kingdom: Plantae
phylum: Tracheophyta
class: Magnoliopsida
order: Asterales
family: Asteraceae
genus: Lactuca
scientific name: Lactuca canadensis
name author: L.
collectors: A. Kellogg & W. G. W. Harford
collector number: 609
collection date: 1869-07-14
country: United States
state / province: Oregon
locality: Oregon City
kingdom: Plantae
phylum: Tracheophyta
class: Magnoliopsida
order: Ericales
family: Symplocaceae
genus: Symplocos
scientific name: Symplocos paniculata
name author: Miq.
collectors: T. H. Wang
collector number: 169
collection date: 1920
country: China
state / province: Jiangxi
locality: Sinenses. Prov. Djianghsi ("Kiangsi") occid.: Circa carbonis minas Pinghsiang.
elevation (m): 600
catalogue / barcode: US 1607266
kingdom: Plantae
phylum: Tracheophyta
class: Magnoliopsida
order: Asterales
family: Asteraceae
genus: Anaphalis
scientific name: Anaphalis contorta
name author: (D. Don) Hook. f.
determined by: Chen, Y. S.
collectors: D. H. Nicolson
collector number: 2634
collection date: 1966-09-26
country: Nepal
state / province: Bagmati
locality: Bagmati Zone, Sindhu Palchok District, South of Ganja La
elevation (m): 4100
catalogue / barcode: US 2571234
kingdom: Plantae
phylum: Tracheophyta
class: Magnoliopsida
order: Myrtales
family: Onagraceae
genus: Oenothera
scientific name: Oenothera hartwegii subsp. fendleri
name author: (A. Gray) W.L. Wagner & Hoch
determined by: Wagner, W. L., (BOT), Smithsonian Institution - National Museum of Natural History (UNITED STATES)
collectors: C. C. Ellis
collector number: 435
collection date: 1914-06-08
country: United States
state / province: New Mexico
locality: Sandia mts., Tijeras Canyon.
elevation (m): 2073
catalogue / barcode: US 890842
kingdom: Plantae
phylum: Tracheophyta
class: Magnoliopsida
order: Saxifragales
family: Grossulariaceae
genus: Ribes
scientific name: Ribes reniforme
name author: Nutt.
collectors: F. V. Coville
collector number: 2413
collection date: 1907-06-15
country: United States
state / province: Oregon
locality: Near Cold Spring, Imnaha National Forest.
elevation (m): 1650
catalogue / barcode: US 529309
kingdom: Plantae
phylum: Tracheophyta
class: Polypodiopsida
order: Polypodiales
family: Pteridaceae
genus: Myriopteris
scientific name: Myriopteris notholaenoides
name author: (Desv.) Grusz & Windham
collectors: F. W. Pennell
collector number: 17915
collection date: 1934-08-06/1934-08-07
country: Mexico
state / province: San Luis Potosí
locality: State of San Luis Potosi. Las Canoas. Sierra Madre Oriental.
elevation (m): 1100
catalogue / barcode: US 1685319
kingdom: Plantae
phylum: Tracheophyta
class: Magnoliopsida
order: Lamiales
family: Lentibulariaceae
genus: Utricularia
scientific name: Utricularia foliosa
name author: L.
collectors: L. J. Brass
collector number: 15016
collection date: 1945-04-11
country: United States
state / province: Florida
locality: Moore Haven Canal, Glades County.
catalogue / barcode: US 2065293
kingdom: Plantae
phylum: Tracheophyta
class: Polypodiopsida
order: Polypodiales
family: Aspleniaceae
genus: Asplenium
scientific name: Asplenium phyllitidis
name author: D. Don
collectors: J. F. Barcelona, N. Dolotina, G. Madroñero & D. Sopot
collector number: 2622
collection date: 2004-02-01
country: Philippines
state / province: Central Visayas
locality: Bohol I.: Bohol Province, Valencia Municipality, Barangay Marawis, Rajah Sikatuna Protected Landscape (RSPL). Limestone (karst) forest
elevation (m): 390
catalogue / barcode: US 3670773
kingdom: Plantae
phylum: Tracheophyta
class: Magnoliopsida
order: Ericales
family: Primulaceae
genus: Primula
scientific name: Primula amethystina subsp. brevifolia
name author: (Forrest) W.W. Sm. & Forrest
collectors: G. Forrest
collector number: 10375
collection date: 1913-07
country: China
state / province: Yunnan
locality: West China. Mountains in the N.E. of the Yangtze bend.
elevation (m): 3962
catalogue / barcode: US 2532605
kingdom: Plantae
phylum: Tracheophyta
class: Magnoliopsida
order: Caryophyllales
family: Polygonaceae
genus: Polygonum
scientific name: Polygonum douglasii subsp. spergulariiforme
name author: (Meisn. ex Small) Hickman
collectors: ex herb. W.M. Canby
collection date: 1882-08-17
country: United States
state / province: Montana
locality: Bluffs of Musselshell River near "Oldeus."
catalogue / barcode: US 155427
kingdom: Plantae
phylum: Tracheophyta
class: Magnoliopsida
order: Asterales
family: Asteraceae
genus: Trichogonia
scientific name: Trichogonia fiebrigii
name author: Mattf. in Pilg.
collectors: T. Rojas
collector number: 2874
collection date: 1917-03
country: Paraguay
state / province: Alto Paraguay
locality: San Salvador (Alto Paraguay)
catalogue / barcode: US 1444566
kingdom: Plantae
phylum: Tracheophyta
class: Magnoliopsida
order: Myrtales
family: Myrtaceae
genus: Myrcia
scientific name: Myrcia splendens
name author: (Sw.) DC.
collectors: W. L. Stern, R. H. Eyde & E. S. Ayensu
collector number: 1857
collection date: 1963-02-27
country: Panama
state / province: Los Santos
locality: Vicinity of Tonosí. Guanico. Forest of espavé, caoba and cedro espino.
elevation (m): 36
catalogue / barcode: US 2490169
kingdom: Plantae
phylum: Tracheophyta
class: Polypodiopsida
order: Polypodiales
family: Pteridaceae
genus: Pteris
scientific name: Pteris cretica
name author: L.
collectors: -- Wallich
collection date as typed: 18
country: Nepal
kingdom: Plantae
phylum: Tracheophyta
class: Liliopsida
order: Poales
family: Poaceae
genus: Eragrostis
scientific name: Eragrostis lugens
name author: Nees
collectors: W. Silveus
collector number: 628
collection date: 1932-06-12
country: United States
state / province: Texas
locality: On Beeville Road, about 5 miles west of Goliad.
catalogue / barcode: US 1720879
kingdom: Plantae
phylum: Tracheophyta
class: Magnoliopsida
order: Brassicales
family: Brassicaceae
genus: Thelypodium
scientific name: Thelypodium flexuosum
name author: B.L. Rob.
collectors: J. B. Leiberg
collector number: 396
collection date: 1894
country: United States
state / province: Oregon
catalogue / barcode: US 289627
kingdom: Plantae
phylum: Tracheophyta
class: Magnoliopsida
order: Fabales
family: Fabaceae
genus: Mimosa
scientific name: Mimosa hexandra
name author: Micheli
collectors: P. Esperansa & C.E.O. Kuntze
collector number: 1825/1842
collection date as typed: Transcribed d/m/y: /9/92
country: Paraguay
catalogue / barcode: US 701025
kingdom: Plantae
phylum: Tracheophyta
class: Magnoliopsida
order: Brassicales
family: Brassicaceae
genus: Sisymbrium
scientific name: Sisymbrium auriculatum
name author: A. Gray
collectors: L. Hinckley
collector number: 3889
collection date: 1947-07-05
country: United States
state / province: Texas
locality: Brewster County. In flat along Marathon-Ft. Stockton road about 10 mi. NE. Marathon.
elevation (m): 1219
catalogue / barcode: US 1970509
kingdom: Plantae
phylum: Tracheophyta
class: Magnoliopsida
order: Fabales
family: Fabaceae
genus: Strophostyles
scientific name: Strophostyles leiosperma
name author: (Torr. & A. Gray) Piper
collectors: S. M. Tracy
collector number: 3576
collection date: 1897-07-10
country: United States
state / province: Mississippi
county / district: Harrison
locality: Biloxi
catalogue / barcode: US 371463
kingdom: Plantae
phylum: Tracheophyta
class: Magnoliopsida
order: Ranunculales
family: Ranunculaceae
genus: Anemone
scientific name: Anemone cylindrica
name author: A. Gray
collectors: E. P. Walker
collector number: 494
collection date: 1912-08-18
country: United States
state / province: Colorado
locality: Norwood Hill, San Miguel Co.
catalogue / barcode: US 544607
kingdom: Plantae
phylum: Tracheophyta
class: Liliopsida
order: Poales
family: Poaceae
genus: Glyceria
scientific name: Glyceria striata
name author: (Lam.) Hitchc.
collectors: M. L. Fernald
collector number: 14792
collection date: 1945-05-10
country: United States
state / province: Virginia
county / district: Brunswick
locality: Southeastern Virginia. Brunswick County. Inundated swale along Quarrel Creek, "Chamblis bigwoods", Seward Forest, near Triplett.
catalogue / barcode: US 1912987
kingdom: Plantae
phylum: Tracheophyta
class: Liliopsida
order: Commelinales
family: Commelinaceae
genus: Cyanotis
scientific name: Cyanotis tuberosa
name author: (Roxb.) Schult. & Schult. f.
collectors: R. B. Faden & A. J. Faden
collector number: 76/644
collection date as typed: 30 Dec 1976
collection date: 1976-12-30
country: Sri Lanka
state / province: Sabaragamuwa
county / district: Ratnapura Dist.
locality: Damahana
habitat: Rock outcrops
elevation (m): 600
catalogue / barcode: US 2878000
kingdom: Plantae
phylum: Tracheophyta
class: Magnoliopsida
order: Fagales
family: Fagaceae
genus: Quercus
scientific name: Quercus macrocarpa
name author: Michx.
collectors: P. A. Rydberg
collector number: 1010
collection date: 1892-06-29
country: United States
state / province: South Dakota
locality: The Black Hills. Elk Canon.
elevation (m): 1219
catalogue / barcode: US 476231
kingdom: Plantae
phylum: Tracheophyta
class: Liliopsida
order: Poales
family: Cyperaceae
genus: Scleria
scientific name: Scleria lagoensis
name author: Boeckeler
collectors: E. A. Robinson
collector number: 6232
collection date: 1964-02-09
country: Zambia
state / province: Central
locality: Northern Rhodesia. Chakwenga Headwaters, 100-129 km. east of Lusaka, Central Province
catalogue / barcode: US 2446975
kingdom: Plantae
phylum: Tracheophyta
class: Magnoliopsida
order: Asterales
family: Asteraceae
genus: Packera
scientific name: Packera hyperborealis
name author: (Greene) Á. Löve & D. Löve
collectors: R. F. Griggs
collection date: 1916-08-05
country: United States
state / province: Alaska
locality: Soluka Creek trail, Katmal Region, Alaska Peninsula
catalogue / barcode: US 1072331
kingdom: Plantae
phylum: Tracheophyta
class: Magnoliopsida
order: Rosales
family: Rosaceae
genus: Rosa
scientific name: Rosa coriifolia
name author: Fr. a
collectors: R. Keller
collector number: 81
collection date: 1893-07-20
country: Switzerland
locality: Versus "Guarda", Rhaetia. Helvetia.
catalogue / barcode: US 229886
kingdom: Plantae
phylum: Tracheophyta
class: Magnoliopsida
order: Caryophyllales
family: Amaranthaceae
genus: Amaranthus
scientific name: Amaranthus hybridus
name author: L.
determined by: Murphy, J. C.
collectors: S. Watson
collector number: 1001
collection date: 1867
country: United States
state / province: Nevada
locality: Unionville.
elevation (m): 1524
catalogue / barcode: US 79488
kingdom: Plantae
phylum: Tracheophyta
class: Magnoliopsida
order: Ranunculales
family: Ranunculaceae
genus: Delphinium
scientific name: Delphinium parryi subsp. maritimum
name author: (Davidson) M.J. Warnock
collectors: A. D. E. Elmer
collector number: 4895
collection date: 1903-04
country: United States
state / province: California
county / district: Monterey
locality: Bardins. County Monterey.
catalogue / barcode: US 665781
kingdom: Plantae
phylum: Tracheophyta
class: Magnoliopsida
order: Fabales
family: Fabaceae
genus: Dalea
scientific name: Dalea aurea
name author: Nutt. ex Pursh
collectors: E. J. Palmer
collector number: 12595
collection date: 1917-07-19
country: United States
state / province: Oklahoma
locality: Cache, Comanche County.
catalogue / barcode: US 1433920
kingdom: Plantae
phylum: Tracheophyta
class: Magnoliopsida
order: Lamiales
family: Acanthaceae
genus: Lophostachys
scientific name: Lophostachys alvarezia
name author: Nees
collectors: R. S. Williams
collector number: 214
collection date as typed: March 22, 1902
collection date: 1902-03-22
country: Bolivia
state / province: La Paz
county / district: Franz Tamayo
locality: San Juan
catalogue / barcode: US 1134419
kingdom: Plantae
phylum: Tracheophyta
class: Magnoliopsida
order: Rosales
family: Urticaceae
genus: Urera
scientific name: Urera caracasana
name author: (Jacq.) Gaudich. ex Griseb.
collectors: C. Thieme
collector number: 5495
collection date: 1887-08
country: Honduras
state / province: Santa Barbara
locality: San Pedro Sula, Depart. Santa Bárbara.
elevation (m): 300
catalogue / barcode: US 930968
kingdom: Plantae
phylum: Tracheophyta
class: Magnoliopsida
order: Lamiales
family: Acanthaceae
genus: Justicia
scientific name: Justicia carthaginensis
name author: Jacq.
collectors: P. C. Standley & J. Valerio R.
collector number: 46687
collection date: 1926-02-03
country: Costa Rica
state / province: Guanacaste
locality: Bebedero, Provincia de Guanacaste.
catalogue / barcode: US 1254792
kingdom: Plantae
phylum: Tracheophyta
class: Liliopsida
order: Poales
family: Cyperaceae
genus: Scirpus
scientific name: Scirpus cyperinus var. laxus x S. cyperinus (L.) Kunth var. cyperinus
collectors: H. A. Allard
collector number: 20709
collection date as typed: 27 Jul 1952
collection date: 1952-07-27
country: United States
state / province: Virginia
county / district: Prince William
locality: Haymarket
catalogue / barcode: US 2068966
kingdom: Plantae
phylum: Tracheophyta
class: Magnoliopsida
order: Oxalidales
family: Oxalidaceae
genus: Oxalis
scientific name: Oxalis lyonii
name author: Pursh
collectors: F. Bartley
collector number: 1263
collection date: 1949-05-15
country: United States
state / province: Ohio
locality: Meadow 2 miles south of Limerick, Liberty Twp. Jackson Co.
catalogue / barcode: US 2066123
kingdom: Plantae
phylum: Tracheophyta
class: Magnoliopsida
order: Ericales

━━━━

Goal —
Render the material as a numbered list, from its first line through the line containing "scientific name: Myriopteris notholaenoides", with that line included and blank lines left out.

Task solution —
1. kingdom: Plantae
2. phylum: Tracheophyta
3. class: Magnoliopsida
4. order: Asterales
5. family: Asteraceae
6. genus: Lactuca
7. scientific name: Lactuca canadensis
8. name author: L.
9. collectors: A. Kellogg & W. G. W. Harford
10. collector number: 609
11. collection date: 1869-07-14
12. country: United States
13. state / province: Oregon
14. locality: Oregon City
15. kingdom: Plantae
16. phylum: Tracheophyta
17. class: Magnoliopsida
18. order: Ericales
19. family: Symplocaceae
20. genus: Symplocos
21. scientific name: Symplocos paniculata
22. name author: Miq.
23. collectors: T. H. Wang
24. collector number: 169
25. collection date: 1920
26. country: China
27. state / province: Jiangxi
28. locality: Sinenses. Prov. Djianghsi ("Kiangsi") occid.: Circa carbonis minas Pinghsiang.
29. elevation (m): 600
30. catalogue / barcode: US 1607266
31. kingdom: Plantae
32. phylum: Tracheophyta
33. class: Magnoliopsida
34. order: Asterales
35. family: Asteraceae
36. genus: Anaphalis
37. scientific name: Anaphalis contorta
38. name author: (D. Don) Hook. f.
39. determined by: Chen, Y. S.
40. collectors: D. H. Nicolson
41. collector number: 2634
42. collection date: 1966-09-26
43. country: Nepal
44. state / province: Bagmati
45. locality: Bagmati Zone, Sindhu Palchok District, South of Ganja La
46. elevation (m): 4100
47. catalogue / barcode: US 2571234
48. kingdom: Plantae
49. phylum: Tracheophyta
50. class: Magnoliopsida
51. order: Myrtales
52. family: Onagraceae
53. genus: Oenothera
54. scientific name: Oenothera hartwegii subsp. fendleri
55. name author: (A. Gray) W.L. Wagner & Hoch
56. determined by: Wagner, W. L., (BOT), Smithsonian Institution - National Museum of Natural History (UNITED STATES)
57. collectors: C. C. Ellis
58. collector number: 435
59. collection date: 1914-06-08
60. country: United States
61. state / province: New Mexico
62. locality: Sandia mts., Tijeras Canyon.
63. elevation (m): 2073
64. catalogue / barcode: US 890842
65. kingdom: Plantae
66. phylum: Tracheophyta
67. class: Magnoliopsida
68. order: Saxifragales
69. family: Grossulariaceae
70. genus: Ribes
71. scientific name: Ribes reniforme
72. name author: Nutt.
73. collectors: F. V. Coville
74. collector number: 2413
75. collection date: 1907-06-15
76. country: United States
77. state / province: Oregon
78. locality: Near Cold Spring, Imnaha National Forest.
79. elevation (m): 1650
80. catalogue / barcode: US 529309
81. kingdom: Plantae
82. phylum: Tracheophyta
83. class: Polypodiopsida
84. order: Polypodiales
85. family: Pteridaceae
86. genus: Myriopteris
87. scientific name: Myriopteris notholaenoides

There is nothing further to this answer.